Cosmic Ray Studies with the Fermi Gamma-ray Space Telescope Large Area Telescope
David J. Thompson, Luca Baldini, Yasunobu Uchiyama

TL;DR
The Fermi LAT provides detailed measurements of cosmic rays, revealing insights into their sources, distribution, and interactions in the galaxy, challenging existing models of cosmic-ray propagation.
Contribution
This paper presents new gamma-ray observations that constrain cosmic-ray models, suggesting more sources in the outer galaxy and larger diffusion halo than previously thought.
Findings
Cosmic-ray sources may be more abundant in the outer galaxy.
The scale height of the cosmic-ray diffusive halo may be larger than conventional models.
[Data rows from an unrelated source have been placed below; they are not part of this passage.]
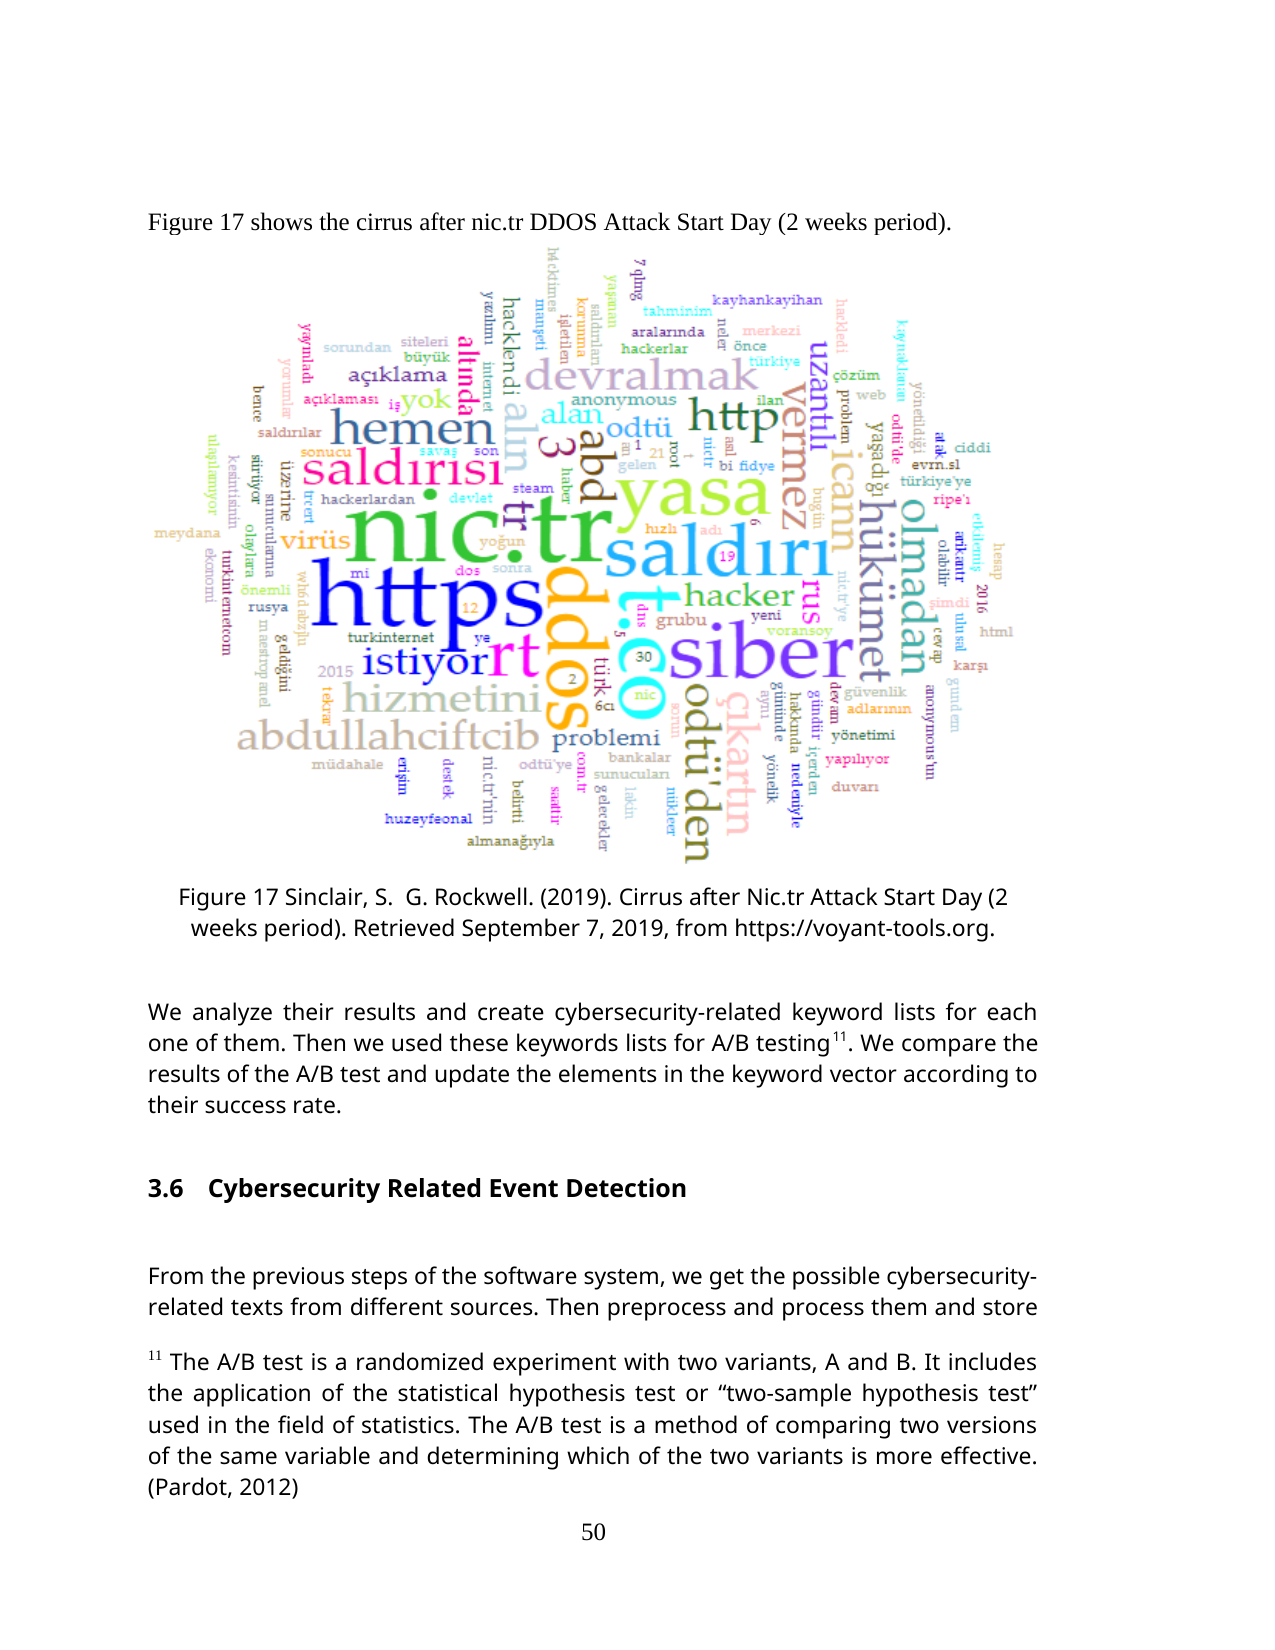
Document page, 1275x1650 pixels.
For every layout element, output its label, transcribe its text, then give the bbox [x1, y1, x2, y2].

text From the previous steps of the software system, we get the possible cybersecurity-related texts from different sources. Then preprocess and process them and store them in our database. In order to detect the events and find the possible victim of those events, we prepared a named entity vector. This vector includes possible victims which we want to track. Currently, this list includes institution names, government organization names, and country names. The vector can be updated from changing the configuration file to change tracked entities. Then with using term frequency-inverse document frequency (TF-IDF) technique, keyword-based analysis, the statistical technique, and A/B testing; we analyze past cybersecurity events and create cybersecurity-related keywords vector. [148, 1259, 1039, 1322]
text Figure 17 shows the cirrus after nic.tr DDOS Attack Start Day (2 weeks period). [148, 207, 1039, 871]
text We analyze their results and create cybersecurity-related keyword lists for each one of them. Then we used these keywords lists for A/B testing. We compare the results of the A/B test and update the elements in the keyword vector according to their success rate. [148, 996, 1039, 1121]
text Figure 17 Sinclair, S. G. Rockwell. (2019). Cirrus after Nic.tr Attack Start Day (2 weeks period). Retrieved September 7, 2019, from https://voyant-tools.org. [148, 881, 1039, 943]
picture [147, 235, 1022, 871]
subtitle Cybersecurity Related Event Detection [148, 1171, 1039, 1205]
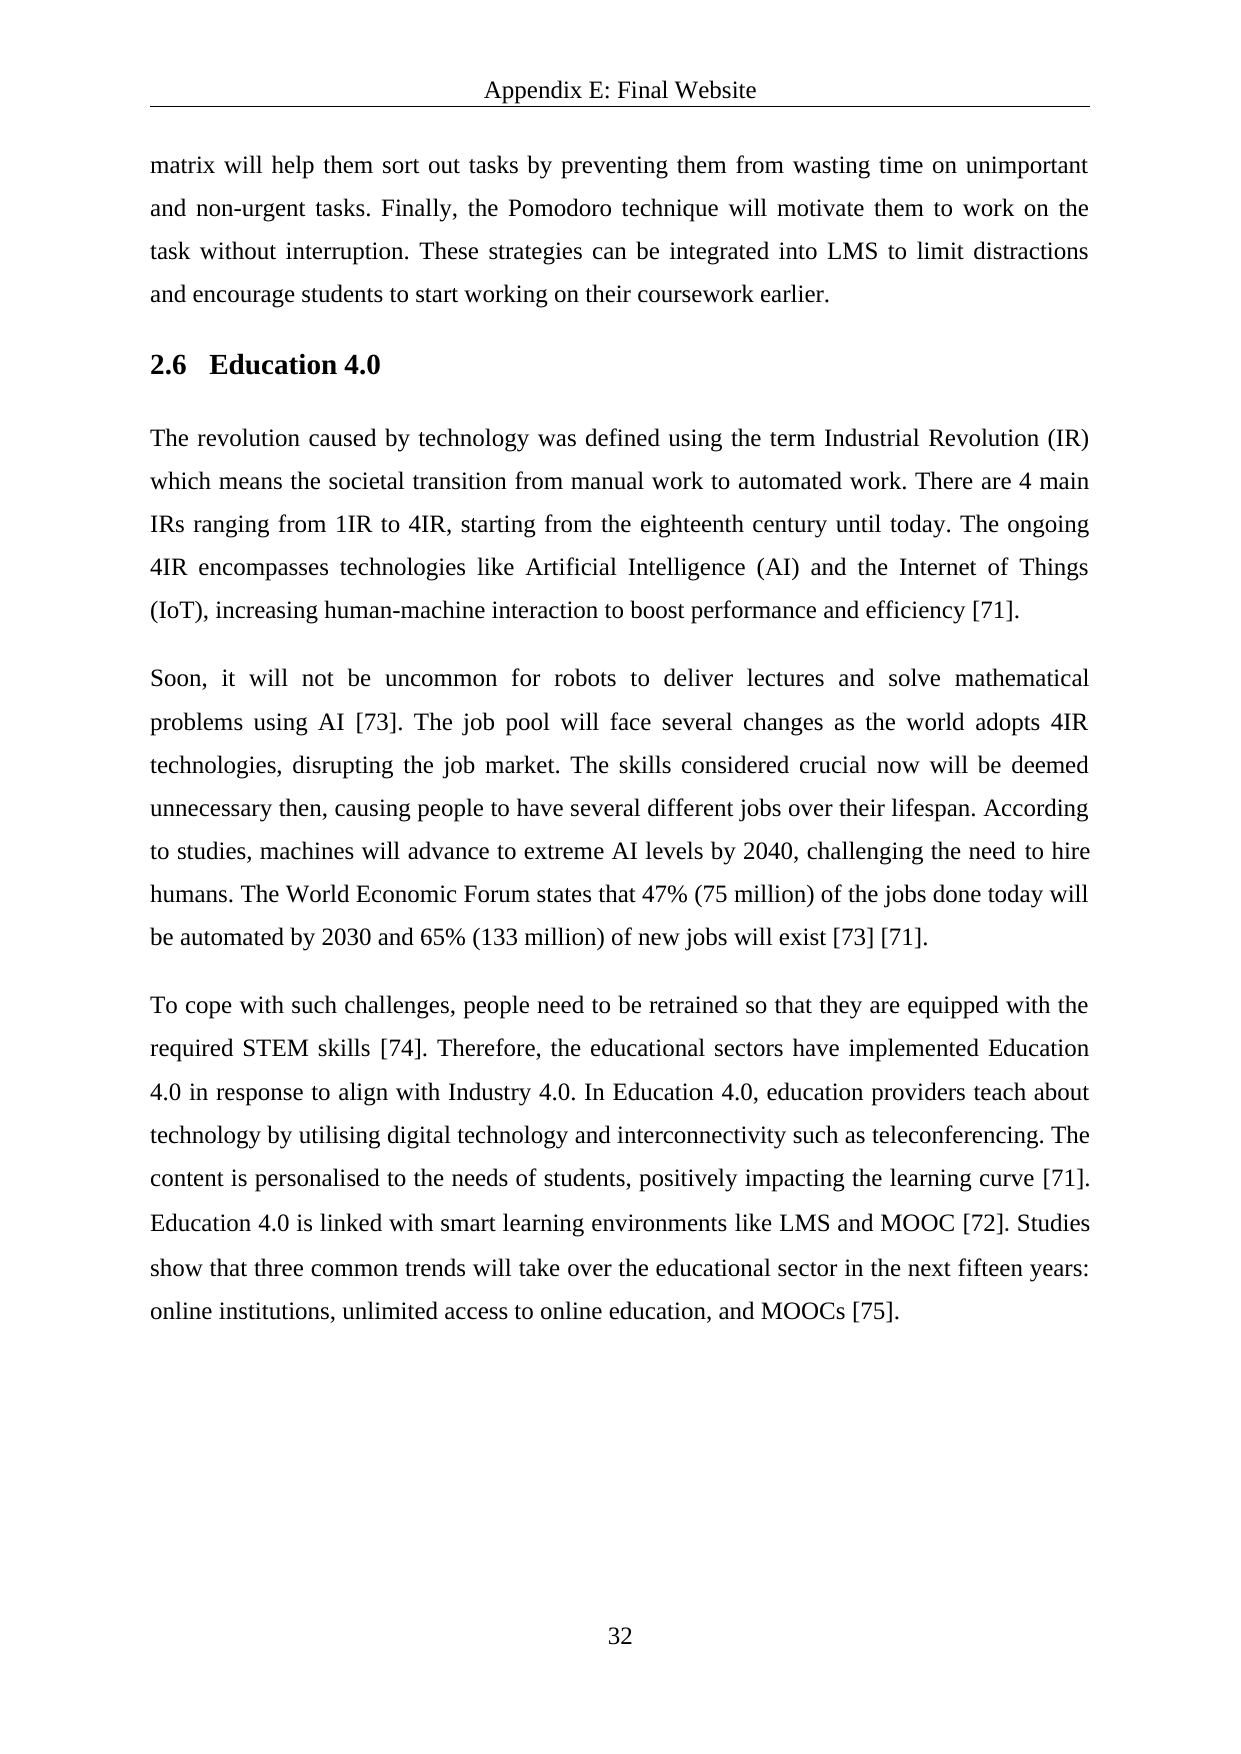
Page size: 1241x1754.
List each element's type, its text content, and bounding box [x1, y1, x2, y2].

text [150, 150, 1090, 308]
text To cope with such challenges, people need to be retrained so that they are equipped with the required STEM skills . Therefore, the educational sectors have implemented Education 4.0 in response to align with Industry 4.0. In Education 4.0, education providers teach about technology by utilising digital technology and interconnectivity such as teleconferencing. The content is personalised to the needs of students, positively impacting the learning curve . Education 4.0 is linked with smart learning environments like LMS and MOOC . Studies show that three common trends will take over the educational sector in the next fifteen years: online institutions, unlimited access to online education, and MOOCs . [150, 990, 1090, 1325]
subtitle Education 4.0 [150, 347, 1090, 381]
text Soon, it will not be uncommon for robots to deliver lectures and solve mathematical problems using AI . The job pool will face several changes as the world adopts 4IR technologies, disrupting the job market. The skills considered crucial now will be deemed unnecessary then, causing people to have several different jobs over their lifespan. According to studies, machines will advance to extreme AI levels by 2040, challenging the need to hire humans. The World Economic Forum states that 47% (75 million) of the jobs done today will be automated by 2030 and 65% (133 million) of new jobs will exist. [150, 663, 1090, 951]
text The revolution caused by technology was defined using the term Industrial Revolution (IR) which means the societal transition from manual work to automated work. There are 4 main IRs ranging from 1IR to 4IR, starting from the eighteenth century until today. The ongoing 4IR encompasses technologies like Artificial Intelligence (AI) and the Internet of Things (IoT), increasing human-machine interaction to boost performance and efficiency . [150, 423, 1090, 624]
Gamma-ray observations support cosmic-ray production in supernova remnants.
Abstract
The Large Area Telescope (LAT) on the Fermi Gamma-ray Space Telescope provides both direct and indirect measurements of Galactic cosmic rays (CR). The LAT high-statistics observations of the 7 GeV - 1 TeV electron plus positron spectrum and limits on spatial anisotropy constrain models for this cosmic-ray component. On a Galactic scale, the LAT observations indicate that cosmic- ray sources may be more plentiful in the outer Galaxy than expected or that the scale height of the cosmic-ray diffusive halo is larger than conventional models. Production of cosmic rays in supernova remnants (SNR) is supported by the LAT gamma-ray studies of several of these, both young SNR and those interacting with molecular clouds.